The trend of repurposing assets has played out differently in different countries. In Seoul and Tokyo, building owners are actively looking for opportunities to convert hospitality assets into offices and co-working spaces, says Knight Frank. But the same sectors are not in favour in cities like Kuala Lumpur and Shanghai. Instead, in those cities, a structural oversupply of the office market has led landlords to explore converting older office stock into senior living spaces, specialist hospitals and residential apartments.
In Australia, investors are seeking ways to cater to the industrial and logistics sectors, amid the sustained strength of these industries through the pandemic. This is especially so in urban infill areas where buildings can be repurposed to meet rising demand for last-mile logistics facilities. This has also led to the purchase of retail and leisure assets, with the end goal of repurposing these assets for industrial and logistics use.
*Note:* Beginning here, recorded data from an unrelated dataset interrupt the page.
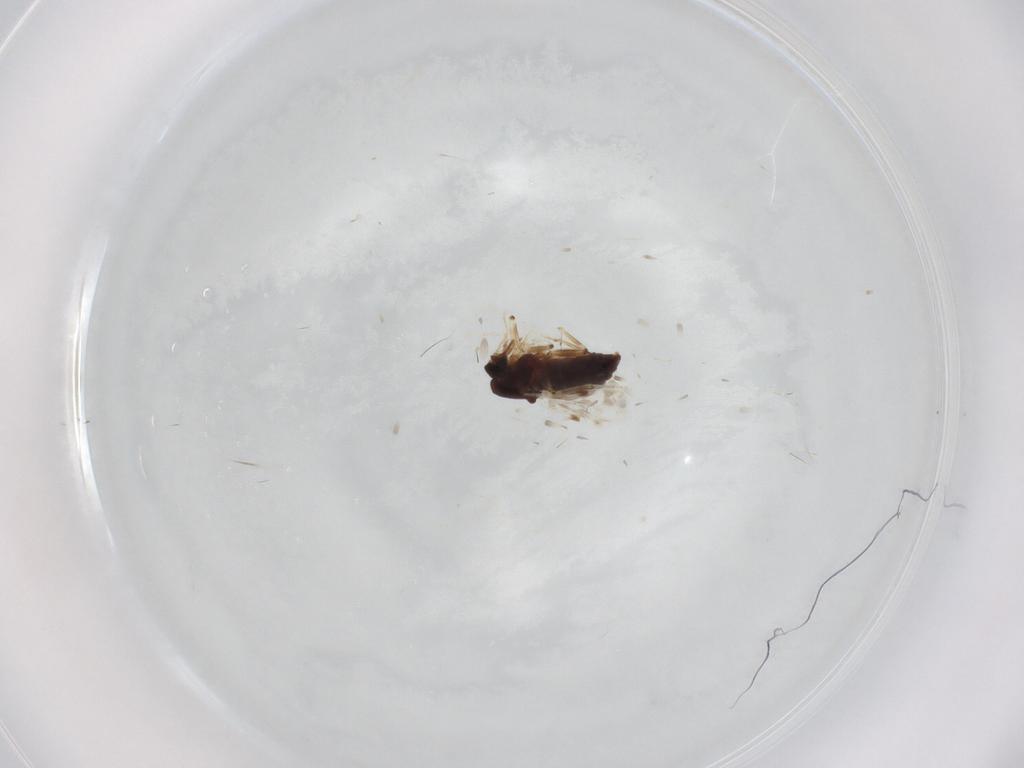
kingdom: Animalia
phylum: Arthropoda
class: Insecta
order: Diptera
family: Ceratopogonidae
total retail sales - EDGEPROP SINGAPORE

Push to repurpose assets

One of the key reasons pushing property owners to repurpose their assets include the uncertainties surrounding occupier demand. Some 75% of the global occupiers surveyed by Knight Frank expect that Covid-19 will have a long-lasting impact on their real estate over the medium to long term.
In the next three years, 54% of occupiers expect F&B offering to be in demand, followed by healthcare facilities (46%) and gym facilities (39%). With the adoption of hybrid working models potentially causing a decline in occupier-office demand, “quality is likely to come into focus, driving a flight-to-quality trend”, says Knight Frank. However, as it could be difficult to reposition certain assets, some owners may instead choose to tap into government incentives to repurpose the buildings to mixed-use developments.
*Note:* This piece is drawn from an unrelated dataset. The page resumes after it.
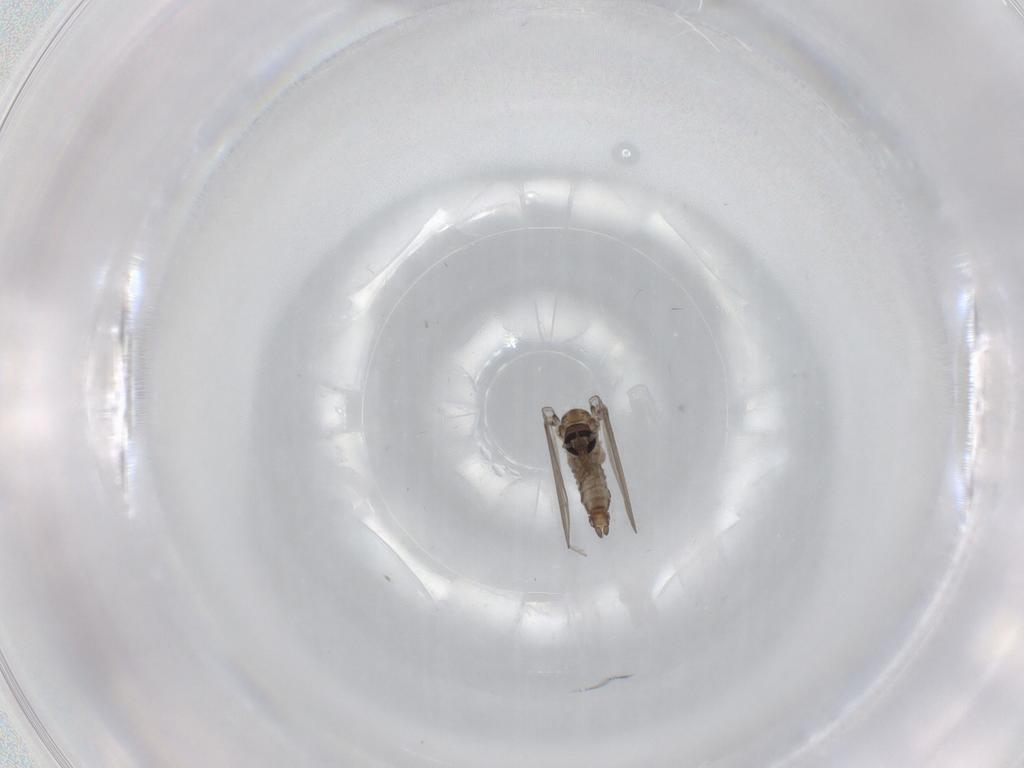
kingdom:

The role of e-commerce also has a huge impact on retail properties, which has been emphasised during Covid-19 lockdowns. “Even if the lockdowns across the region are eventually eased, changes in consumer behaviour will likely outlive the pandemic. Footfalls at physical retail stores might not recover to the pre-pandemic levels with consumer spendings shifting towards necessities and away from discretionary items in the near term,” the consultancy says.
“This profound shift means that retail properties, especially those that were struggling before the pandemic, may never regain their pre-Covid values.”
Another reason pushing property owners to repurpose their assets is the weakening of tourism and its impact on hospitality assets. In 2020, international tourist arrivals to Asia Pacific fell to 84%. Over the same year, tourist arrivals to Hong Kong and Singapore declined by 94% and 86% y-o-y respectively.
tourist arrivals - EDGEPROP SINGAPORE
As a result, hotels took the hit with occupancies across the region averaging between 20–30% throughout 2020, leading to large declines averaging over 50% in revenue per available room (RevPAR) for most major hotels in Asia-Pacific, highlights the firm.
Building owners have also repurposed their properties to expand on rising market values. The industrial sector, for example, has emerged a winner amid the pandemic, as the rise in e-commerce led to a demand for logistics and data centres.
The greater importance placed on life science has also increased the need for high-spec biomedical manufacturing facilities, says Knight Frank. German biotech firm BioNTech has set up its regional headquarter and vaccine manufacturing facility in Singapore, with plans for completion by 2023.
Environmental, social and governance factors also play a key push. Buildings with the highest local green certifications can command price premiums of as high as 20%, compared to similar buildings without green ratings, according to a study by the World Green Building Council.